A positive boobie + a negative boobie does not cancel out to zero boobies. The sum would be two boobies. and the world rejoices.

Good thing boobies aren't like matter/anti-matter or the universe would explode.

They must be evil twins.

They do tend to come in pairs.

A boobie is a boobie is a boobie.

"Sometimes a boobie is just a boobie." I think Freud came up with that around the time he came up with the theory of "bosom envy".


DavidS - Jan 10, 2005 11:10:22 am PST #336 of 10001
"Look, son, if it's good enough for Shirley Bassey, it's good enough for you."

Leading to this your mama's joke I found here: your mama's so fat she has a proper subgroup isomorphic to herself

Heh. "Your mama's pegleg got a kick stand on it / Yer mama, yer mama, yer mama, yer mama..."


Gris - Jan 10, 2005 2:24:03 pm PST #337 of 10001
Hey. New board.

t nerd

This is the best thread EVER.

Also, I totally knew that ∞ + 1 was countable. But the context clearly implied that he wanted something bigger for Out of Gass than Objects in Space, so I did the only thing my math allowed and elevated the cardinalities.
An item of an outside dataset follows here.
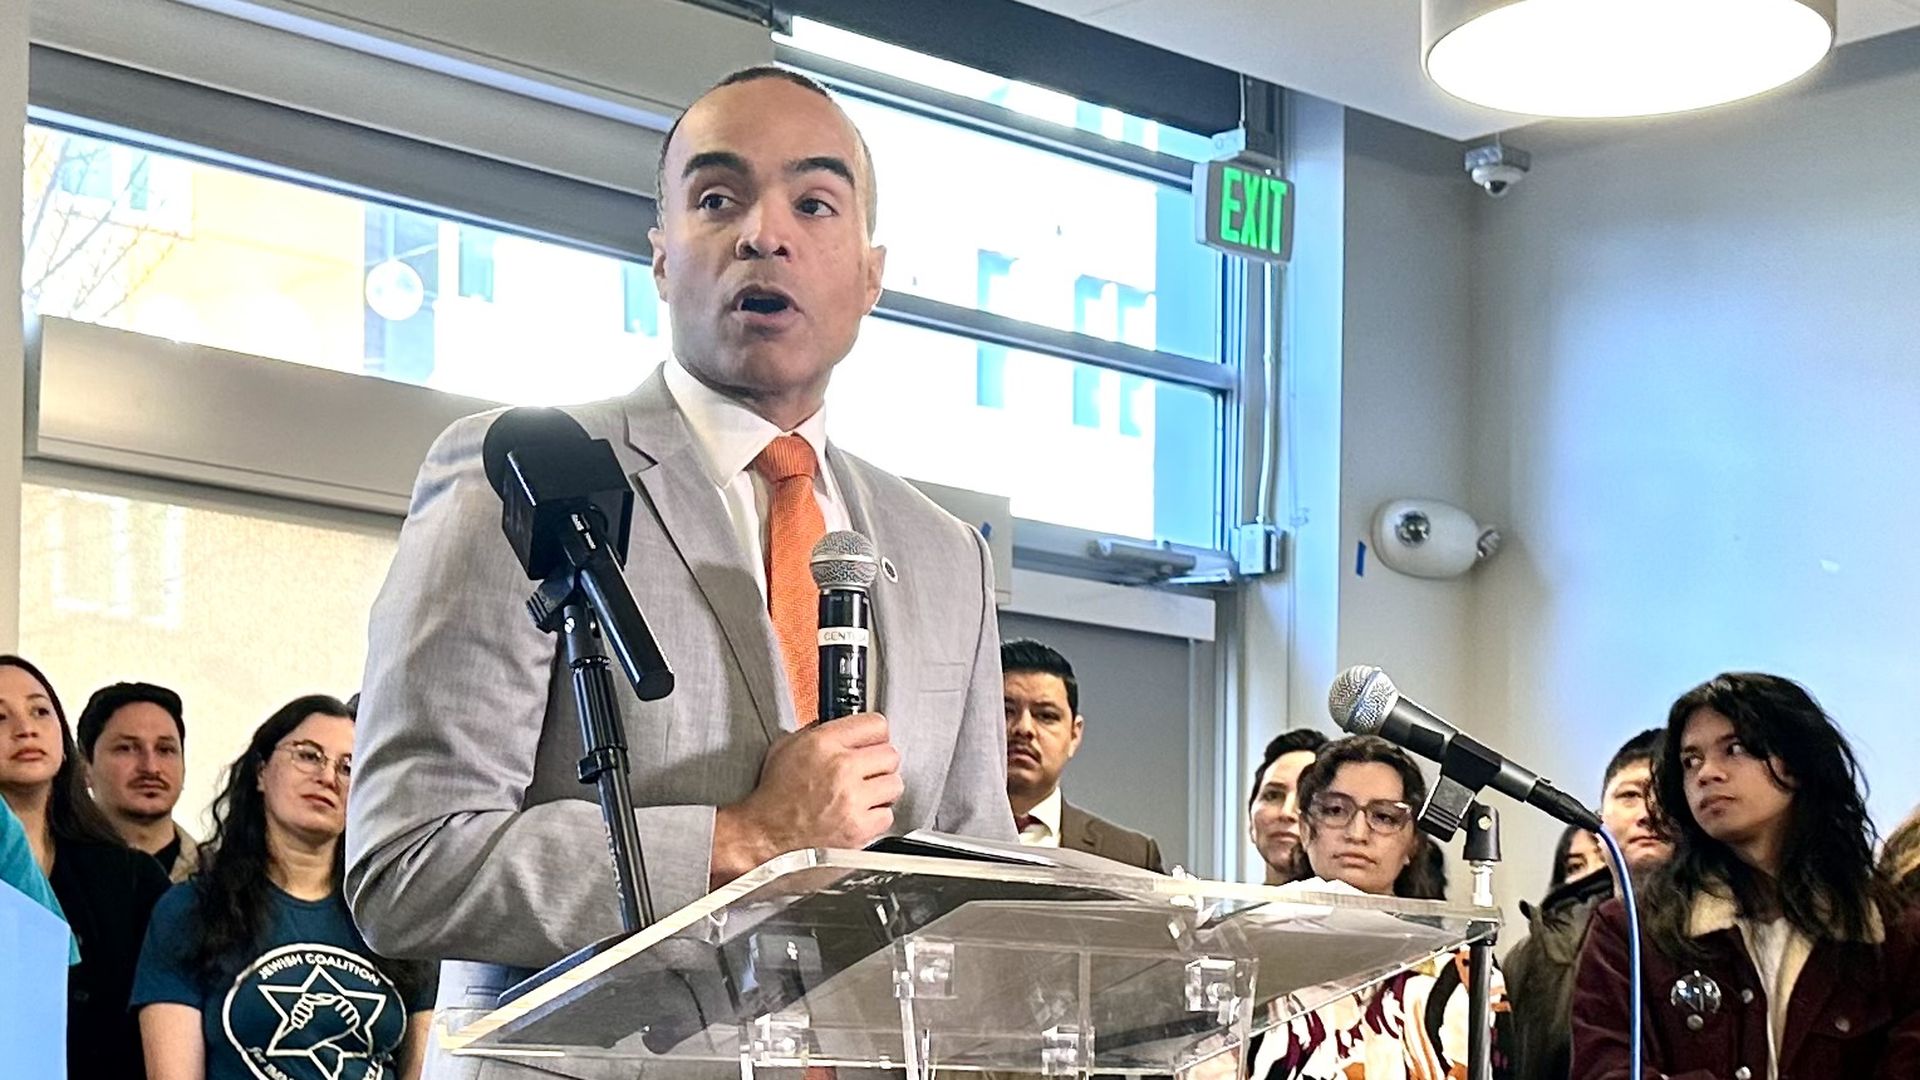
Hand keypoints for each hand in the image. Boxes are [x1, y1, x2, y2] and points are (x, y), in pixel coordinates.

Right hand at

And now I'm trying to remember the proof that real numbers are uncountable. I think I may have done something before that proved that the irrational numbers between 0 and 1 were uncountable, which is clearly a sufficient proof, but I don't remember how I did it exactly.

Internet!


Hil R. - Jan 10, 2005 2:32:07 pm PST #338 of 10001
Sometimes I think I might just move up to Vermont, open a bookstore or a vegan restaurant. Adam Schlesinger, z''l

And now I'm trying to remember the proof that real numbers are uncountable. I think I may have done something before that proved that the irrational numbers between 0 and 1 were uncountable, which is clearly a sufficient proof, but I don't remember how I did it exactly.

The simplest proof that I can remember right now is to assume that they are countable, and give some enumeration of them. Then you can make a real number by putting in the tenths place any digit but what's there in the first real number in your enumeration, putting in the hundredths place anything but the hundredths digit in your second real number, and so on. You end up creating a real number between 0 and 1 that can't possibly be in your enumeration.
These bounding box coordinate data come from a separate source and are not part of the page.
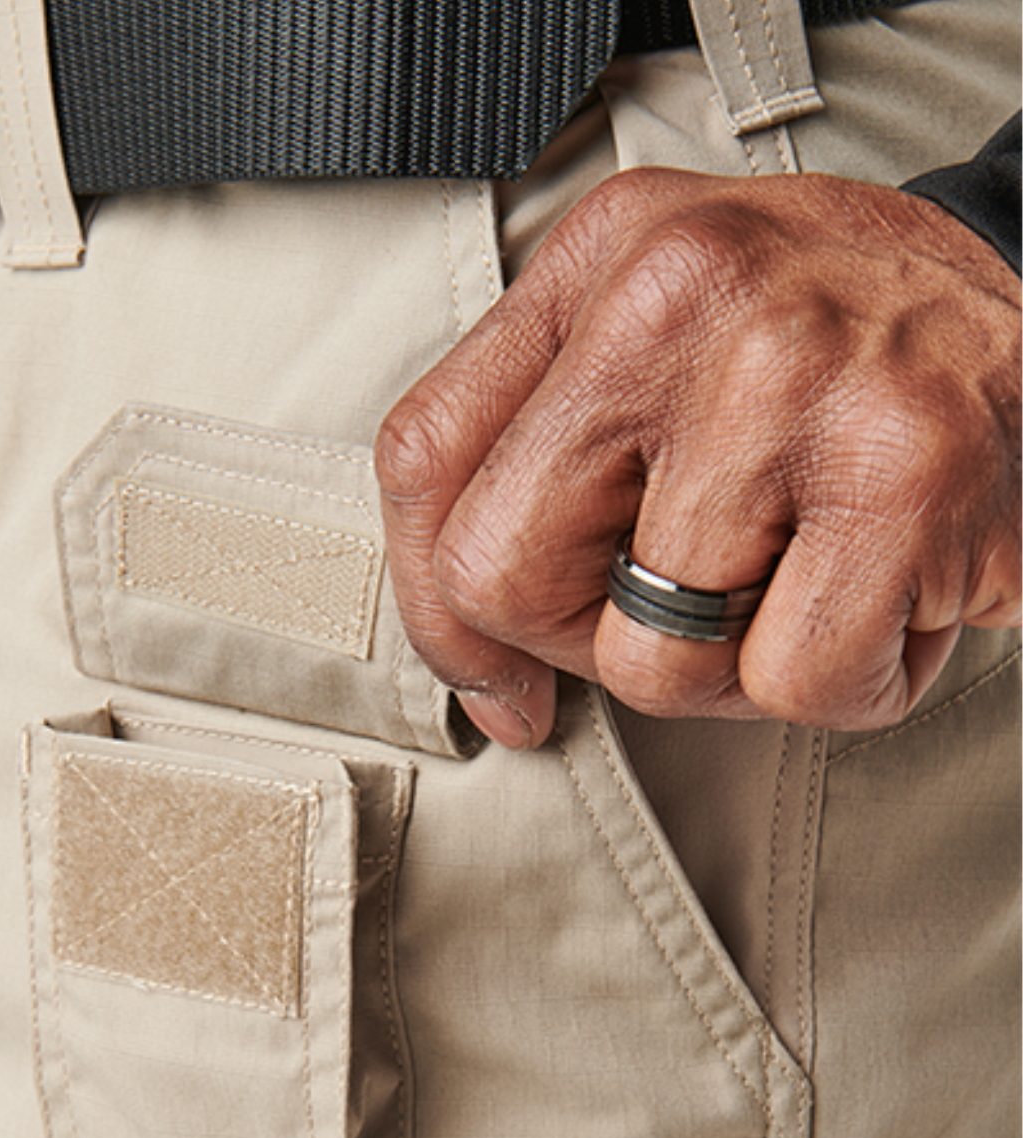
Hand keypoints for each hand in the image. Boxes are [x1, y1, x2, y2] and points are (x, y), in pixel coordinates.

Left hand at [374, 168, 1022, 746]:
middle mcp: (681, 291)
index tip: (500, 666)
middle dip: (589, 639)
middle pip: (503, 575)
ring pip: (650, 660)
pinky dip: (849, 680)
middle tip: (692, 598)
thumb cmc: (843, 361)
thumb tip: (489, 688)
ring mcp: (789, 376)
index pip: (424, 459)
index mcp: (606, 258)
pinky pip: (793, 683)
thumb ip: (537, 474)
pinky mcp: (904, 470)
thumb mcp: (666, 349)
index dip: (440, 608)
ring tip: (813, 575)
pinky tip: (893, 592)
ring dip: (733, 670)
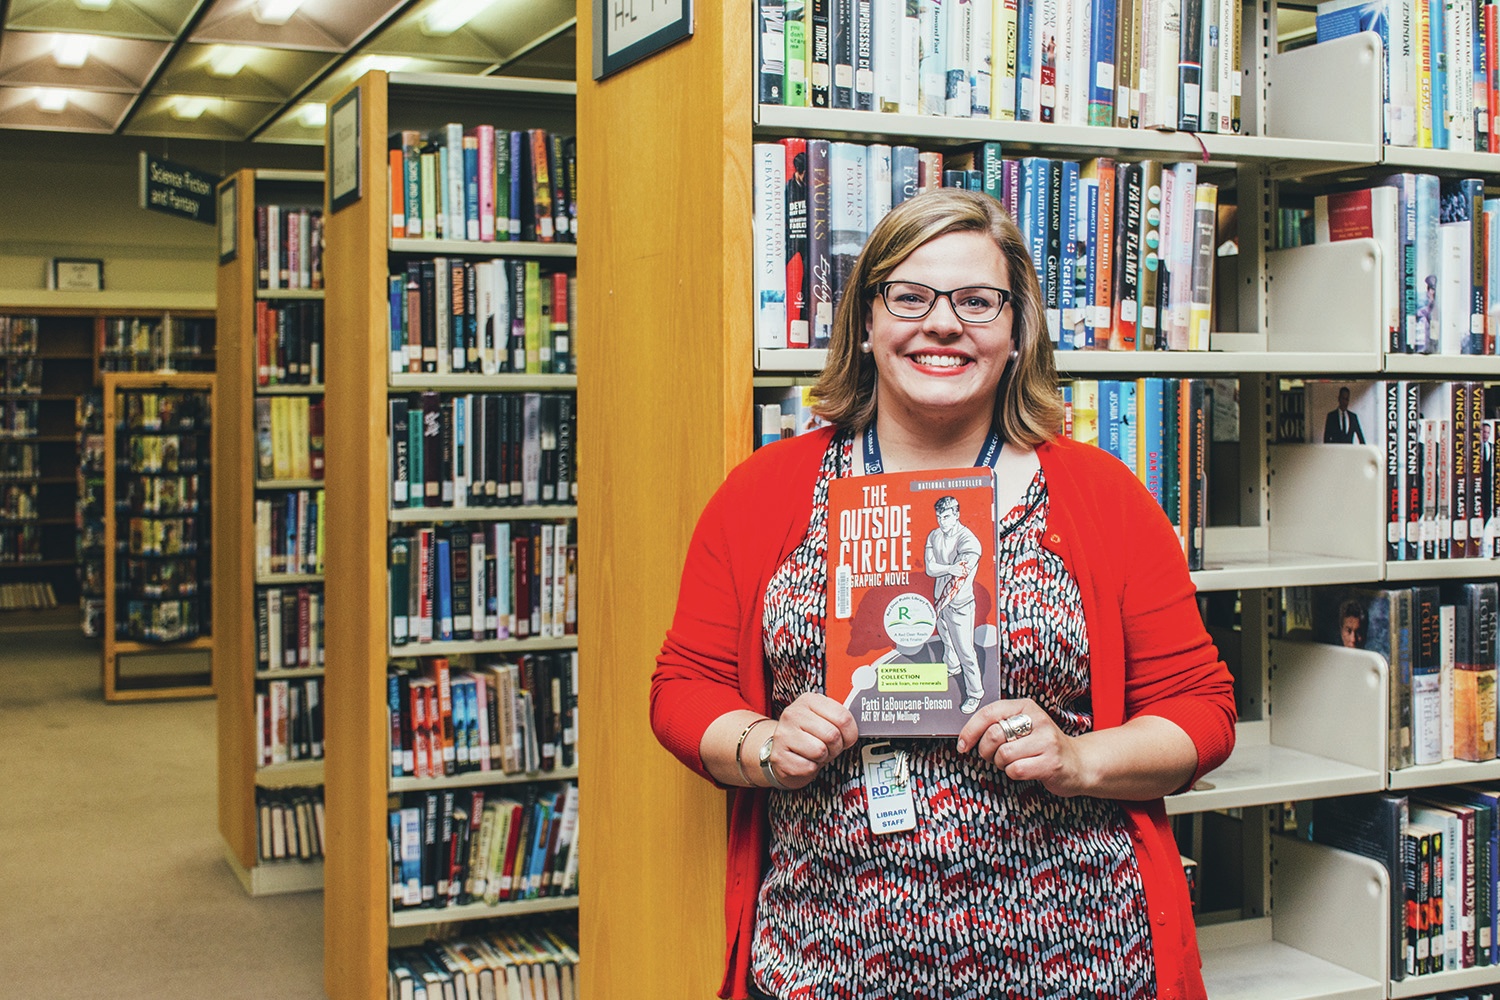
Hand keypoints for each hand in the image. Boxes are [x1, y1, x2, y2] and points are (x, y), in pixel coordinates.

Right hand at [766, 692, 858, 788]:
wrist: (782, 751)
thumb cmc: (808, 736)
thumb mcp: (823, 719)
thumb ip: (839, 718)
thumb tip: (864, 722)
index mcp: (808, 700)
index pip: (843, 717)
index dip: (850, 733)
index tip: (846, 737)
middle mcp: (793, 714)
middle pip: (832, 735)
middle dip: (836, 747)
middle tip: (829, 747)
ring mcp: (783, 735)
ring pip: (820, 751)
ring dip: (823, 758)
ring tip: (815, 753)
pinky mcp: (779, 756)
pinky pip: (808, 767)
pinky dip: (811, 768)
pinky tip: (804, 760)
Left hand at [955, 699, 1089, 797]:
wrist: (1078, 763)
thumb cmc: (1043, 745)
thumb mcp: (1023, 726)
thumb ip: (999, 724)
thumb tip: (966, 735)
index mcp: (1026, 707)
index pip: (989, 712)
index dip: (970, 730)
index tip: (962, 744)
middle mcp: (1038, 720)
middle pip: (993, 735)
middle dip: (986, 751)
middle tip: (993, 756)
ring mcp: (1047, 741)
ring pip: (1003, 754)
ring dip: (1001, 764)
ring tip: (1013, 762)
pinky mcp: (1051, 763)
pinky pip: (1016, 770)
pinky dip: (1013, 773)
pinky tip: (1024, 770)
Sophia Brooks - Jan 10, 2005 3:12:36 pm PST #339 of 10001
Cats to become a rabbit should gather immediately now here

BWAH!

For math-impaired me, this thread has become:

Blah, Blah, Blah BOOBIES Blah, Blah, Blah, Blah Blah BOOBIES. Blah, Blah, Boobies, Blah Blah.


ChiKat - Jan 10, 2005 3:14:08 pm PST #340 of 10001
That man was going to shank me. Over an omelette. Two eggs and a slice of government cheese. Is that what my life is worth?

Sophia and I are reading the same thread!